Dr. Rachel Kramer
March 3: Schools are Lifting Mask Mandates
Over the next few weeks many schools will be lifting their mask mandates, and I anticipate that people will have a wide range of feelings about this situation. Some families are eagerly awaiting this change and can’t wait to enthusiastically embrace children attending school without masks. Other families will make the individual choice to have their children continue to wear masks for the time being.
As I think about the juxtaposition of these different viewpoints, I have been reflecting on the fact that this situation provides an excellent opportunity to support kindness and empathy in our children. In places where mask mandates have already been lifted, I have heard of children who are no longer wearing masks teasing children who are still wearing them, and I have also heard of children wearing masks teasing those without masks. I believe that this teasing stems from children feeling uncomfortable. Some children will experience discomfort if they are making a different choice than a friend. Others may feel anxious about being around peers who are not wearing masks. Talking about feelings and addressing the issue of teasing head on can help shift children’s experience and provide an opportunity for supporting connection and compassion.

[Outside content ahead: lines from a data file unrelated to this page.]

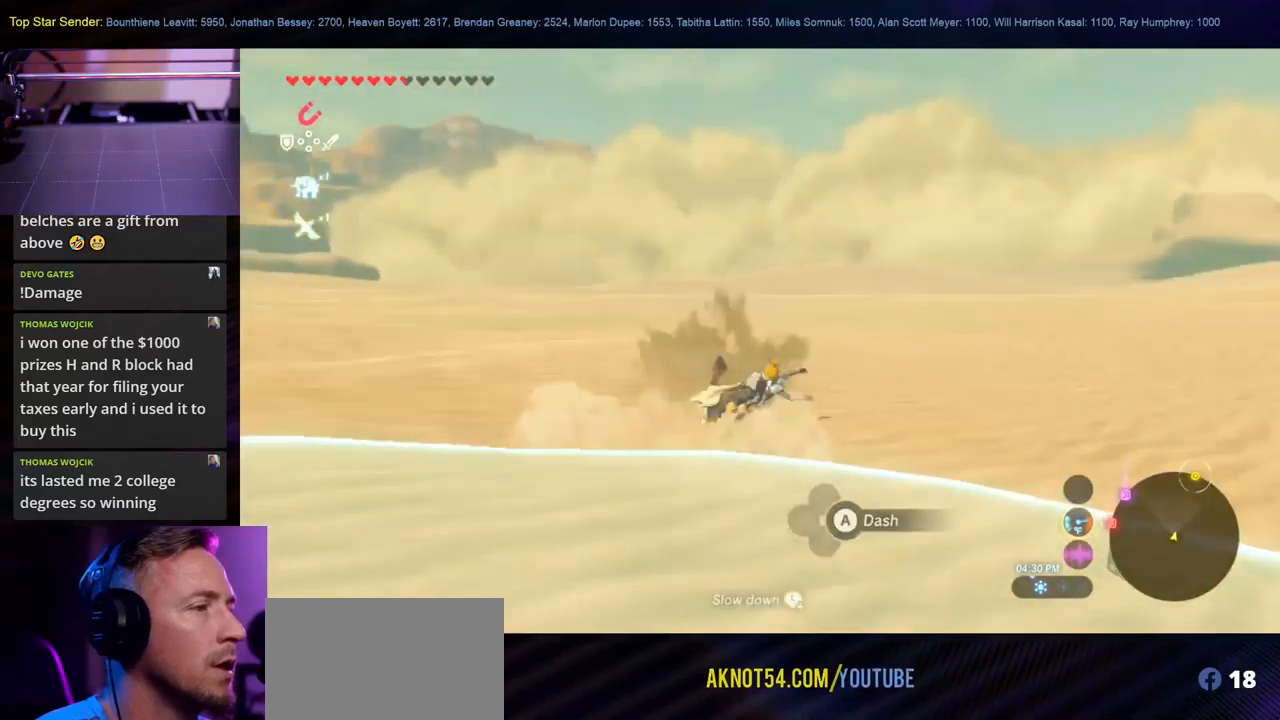
{"buttons": [], "left_stick": "down-right", "right_stick": "down-right", "events": [[433, "left_stick", "down-right"]]}
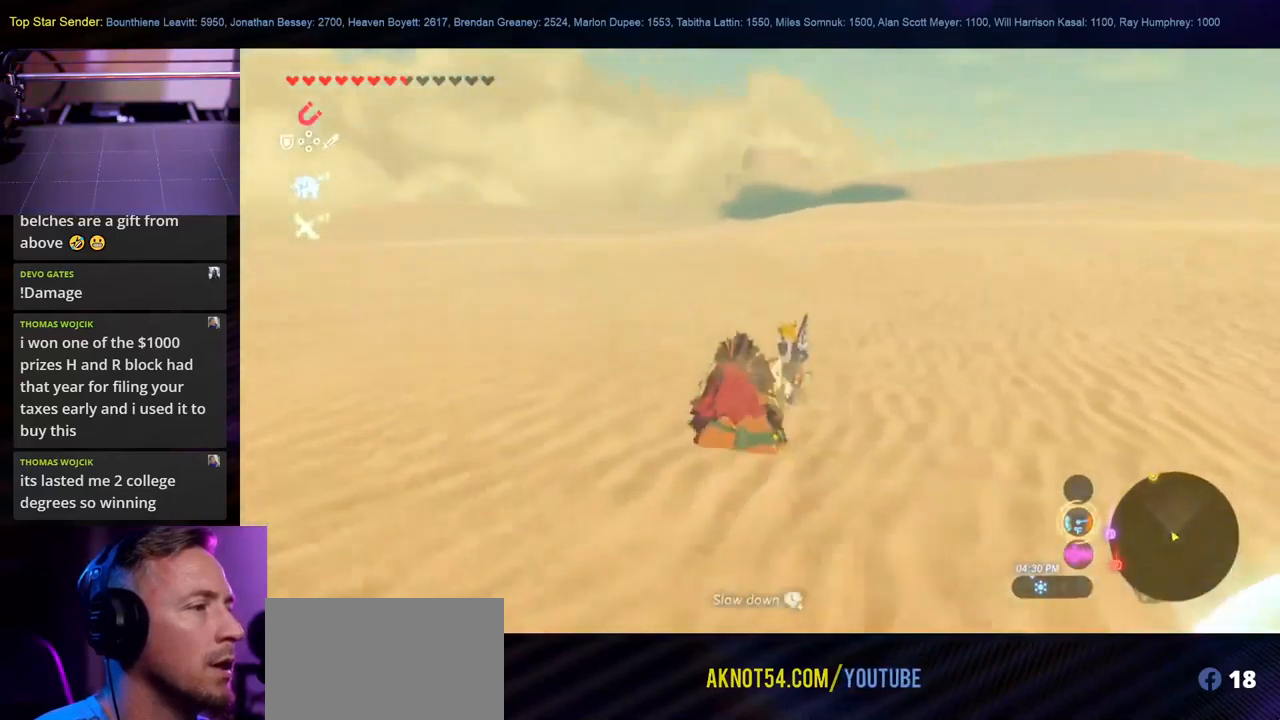
{"buttons": [], "left_stick": "down-right", "right_stick": "down-right", "events": []}
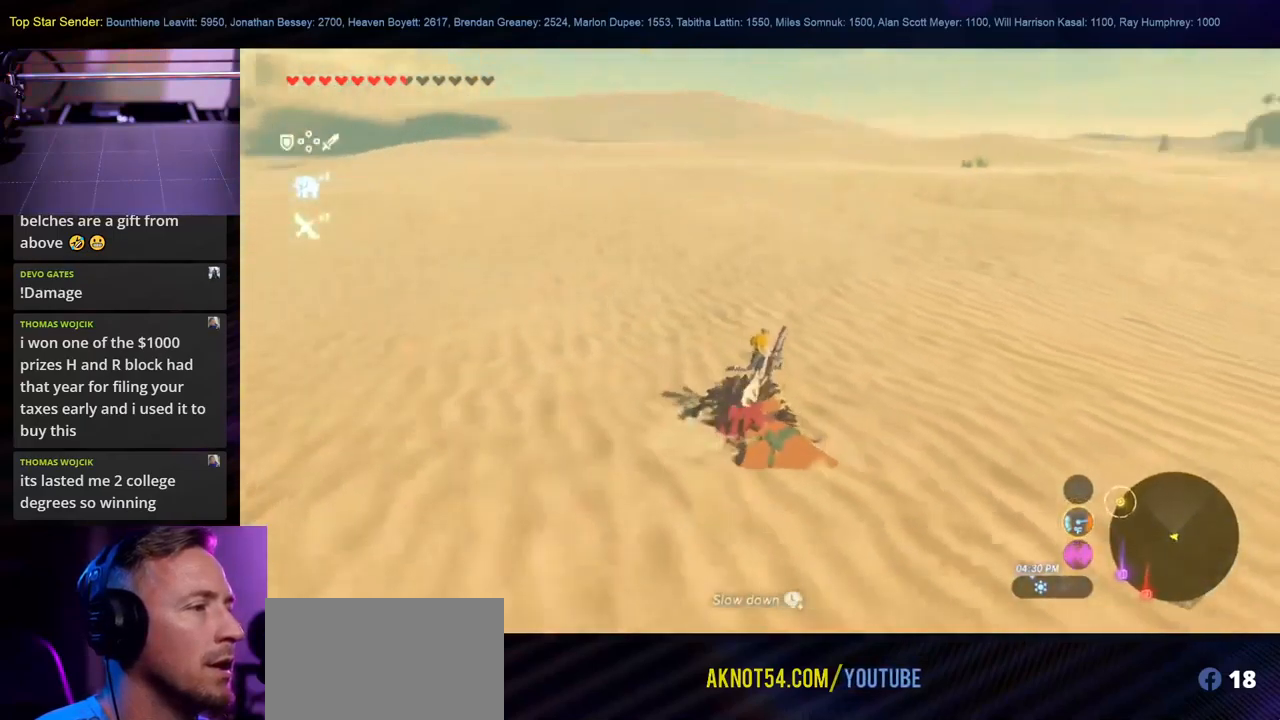
{"buttons": [], "left_stick": "up-right", "right_stick": "center", "events": [[100, "left_stick", "right"], [267, "left_stick", "up-right"], [433, "right_stick", "center"]]}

As you talk with your children about the mask mandate at school being lifted, I encourage you to consider the following:
Begin by talking with your child about your family’s approach to the mask mandate being lifted. If your child will continue to wear a mask to school, provide clear information about your decision-making process:
“The best choice for our family is to keep wearing masks for now. We’ll talk more about masks at the end of March and decide if anything is changing.
If your child will not be wearing a mask to school, you might want to preview the fact that masks may not be gone for good: schools might require masks at some point in the future, or you may have a reason to require that your child wear a mask.
Talk with your child about their feelings about the mandate being lifted. Do they feel excited? Nervous? Happy? Uncertain?
“Kids might have lots of different feelings about no masks at school.”
“I’m interested in all of your feelings.”
“Some of your friends might have different feelings about this than you do and that’s ok. We can talk about what you are feeling and about what you notice about your friends.”
Hold in mind that you can acknowledge and validate your child’s feelings even in the tricky situation in which your child is unhappy about a boundary that you have set:
“I hear that you’re frustrated that our family will still be wearing masks for a while. I know you’re not happy with that decision. I’m glad you’re telling me how you feel.”
“Sounds like you’re feeling mad that your sister doesn’t have to wear a mask at her school and you still have to wear one at your school. That’s a hard situation. I can understand why you feel upset.”
Many people will have mixed feelings about the mandate being lifted, and it can be helpful to use language to describe that situation:
“Sounds like part of you is so excited not to wear a mask and part of you really isn’t sure what it will be like.”
“So you’re nervous about being at school with no mask and you’re also excited. Did I get that right?”
Prepare your children for the fact that when the mandate is lifted, some students will still wear a mask to school and others will not. Whether or not to wear a mask is a family decision. A helpful script for this and many other situations
“Different families make different choices. In our family, we always try to be respectful of other people’s beliefs.”
To encourage empathy, help your child think about how other classmates might be feeling. For example:
“If just a few kids are wearing masks in your class, what do you think it would feel like to be one of those kids?”
“What are some ways to be a kind friend and support someone who’s doing something different than lots of other kids?”
Keep in mind that this is a great opportunity to talk about what it means to be a part of a community. In the school or classroom community, people come together who have a wide variety of backgrounds, ideas, experiences, and opinions. In order to create a sense of belonging in a diverse community, we want to support children’s ability to acknowledge the right for people to make different choices and to respect personal decisions that are different than our own.